Jones war ekelhaft, immer darauf hinaus, einen zu ärgern, einen Nadelstich anzubringen und dabei den Eindruck zu erwecken, daß er noch mehr im Hinterhalt hat, was er aus Schonung zurückhält. Er hat mir einen Brief von Brill gezeigt, der äußerste Gereiztheit verrät und so klingt, als ob die Sezession beschlossene Sache wäre. Dabei schreibt er sich das Verdienst zu, sie2 zu beschwichtigen und in der Vereinigung zu erhalten. Die Lust am Bösen ist darin unverkennbar; ob noch mehr oder minder klare Absichten dabei sind, ist schwer zu sagen. Wolf – Gott allein weiß, woher die Tiere diese Witterung haben – mochte ihn nicht, ist auf ihn losgefahren und hat ihn gebissen. Ich mußte ihn dafür strafen, aber ich tat es wirklich ungern, denn er – Jones – verdiente es.

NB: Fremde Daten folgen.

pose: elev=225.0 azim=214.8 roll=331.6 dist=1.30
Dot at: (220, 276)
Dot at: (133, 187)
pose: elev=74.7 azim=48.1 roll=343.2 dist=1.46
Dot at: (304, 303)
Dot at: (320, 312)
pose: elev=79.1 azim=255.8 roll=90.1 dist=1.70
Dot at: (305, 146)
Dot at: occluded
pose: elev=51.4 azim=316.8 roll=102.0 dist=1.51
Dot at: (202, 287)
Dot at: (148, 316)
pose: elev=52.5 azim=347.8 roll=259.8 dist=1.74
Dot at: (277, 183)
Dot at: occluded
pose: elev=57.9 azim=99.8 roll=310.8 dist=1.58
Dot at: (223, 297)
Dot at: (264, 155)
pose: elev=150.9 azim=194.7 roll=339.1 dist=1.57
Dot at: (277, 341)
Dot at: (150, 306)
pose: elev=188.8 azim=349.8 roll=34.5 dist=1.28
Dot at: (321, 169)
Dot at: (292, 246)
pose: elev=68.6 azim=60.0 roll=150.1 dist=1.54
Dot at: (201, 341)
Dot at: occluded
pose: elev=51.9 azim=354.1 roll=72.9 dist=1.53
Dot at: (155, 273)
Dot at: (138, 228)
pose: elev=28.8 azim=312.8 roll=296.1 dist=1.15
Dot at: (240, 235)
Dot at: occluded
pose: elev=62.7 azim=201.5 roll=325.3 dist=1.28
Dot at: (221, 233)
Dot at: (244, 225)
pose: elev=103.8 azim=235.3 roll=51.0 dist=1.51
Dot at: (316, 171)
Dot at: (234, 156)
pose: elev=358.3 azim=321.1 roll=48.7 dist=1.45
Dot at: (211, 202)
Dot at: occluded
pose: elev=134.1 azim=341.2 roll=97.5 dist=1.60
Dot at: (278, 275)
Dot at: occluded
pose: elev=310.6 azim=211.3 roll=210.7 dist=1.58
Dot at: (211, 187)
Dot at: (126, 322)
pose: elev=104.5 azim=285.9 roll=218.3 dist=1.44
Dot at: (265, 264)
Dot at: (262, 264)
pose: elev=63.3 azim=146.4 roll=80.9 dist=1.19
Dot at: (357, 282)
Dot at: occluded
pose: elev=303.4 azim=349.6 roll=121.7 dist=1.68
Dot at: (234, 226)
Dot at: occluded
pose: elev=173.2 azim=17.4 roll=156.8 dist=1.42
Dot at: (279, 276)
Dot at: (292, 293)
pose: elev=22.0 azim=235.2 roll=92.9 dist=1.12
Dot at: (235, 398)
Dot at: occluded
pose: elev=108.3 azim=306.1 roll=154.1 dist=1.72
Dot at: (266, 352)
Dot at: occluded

Ferenczi habe ich viel gesehen und gesprochen. Das erste Mal schien er so abwesend, daß ich meinte, seine Schwerhörigkeit habe ernste Fortschritte gemacht, aber dieser Eindruck verlor sich bald. Er war zugänglich, liebenswürdig, enthusiastisch und verständnisvoll wie nur je zuvor. Von der Präsidentenwahl war nicht viel die Rede; er gab ohne weiteres zu, daß er nicht der richtige Mann für die gegenwärtige Situation gewesen wäre. Sonst scheint er auch an Erfahrungen und Einfällen durch Amerika bereichert worden zu sein. An die Übersiedlung nach Wien denkt er jetzt ernsthafter als vor Amerika, aber es wird wohl nicht werden, denn die Frau3 ist dagegen. Im ganzen Ferenczi sehr erfreulich.
Jelliffe: der salbungsvolle Amerikaner. Alles ist gut in God’s own country. Die Analytiker edle Leute, sie sind nur tired und fühlen sich exploited, wenn man sie besucht. Geldinteressen spielen keine Rolle bei ihnen, vom Dollar spricht man nur in Europa (auch die Juden durften den Namen Gottes nicht aussprechen!). Ein Lehrinstitut machen sie nur darum nicht, weil sie keineb charter dafür bekommen. (Wer dort lehren soll, bleibt geheimnisvoll.) Die Laienanalytiker allein sind schlecht, alle Niederträchtigkeit, die sich nach Amerika verirrt hat, ist auf sie konzentriert. (Als ob man nicht von den Arztanalytikern dieselben Geschichten wüßte!) Auf eine schüchterne Bemerkung von mir, the moral level sei doch in Amerika niedriger als bei uns, die rasche Antwort: O nein, sie seien nur more frank! Amerikanische Aufrichtigkeit! Wolf war leider während seines Besuchs auf einem Spaziergang mit Anna.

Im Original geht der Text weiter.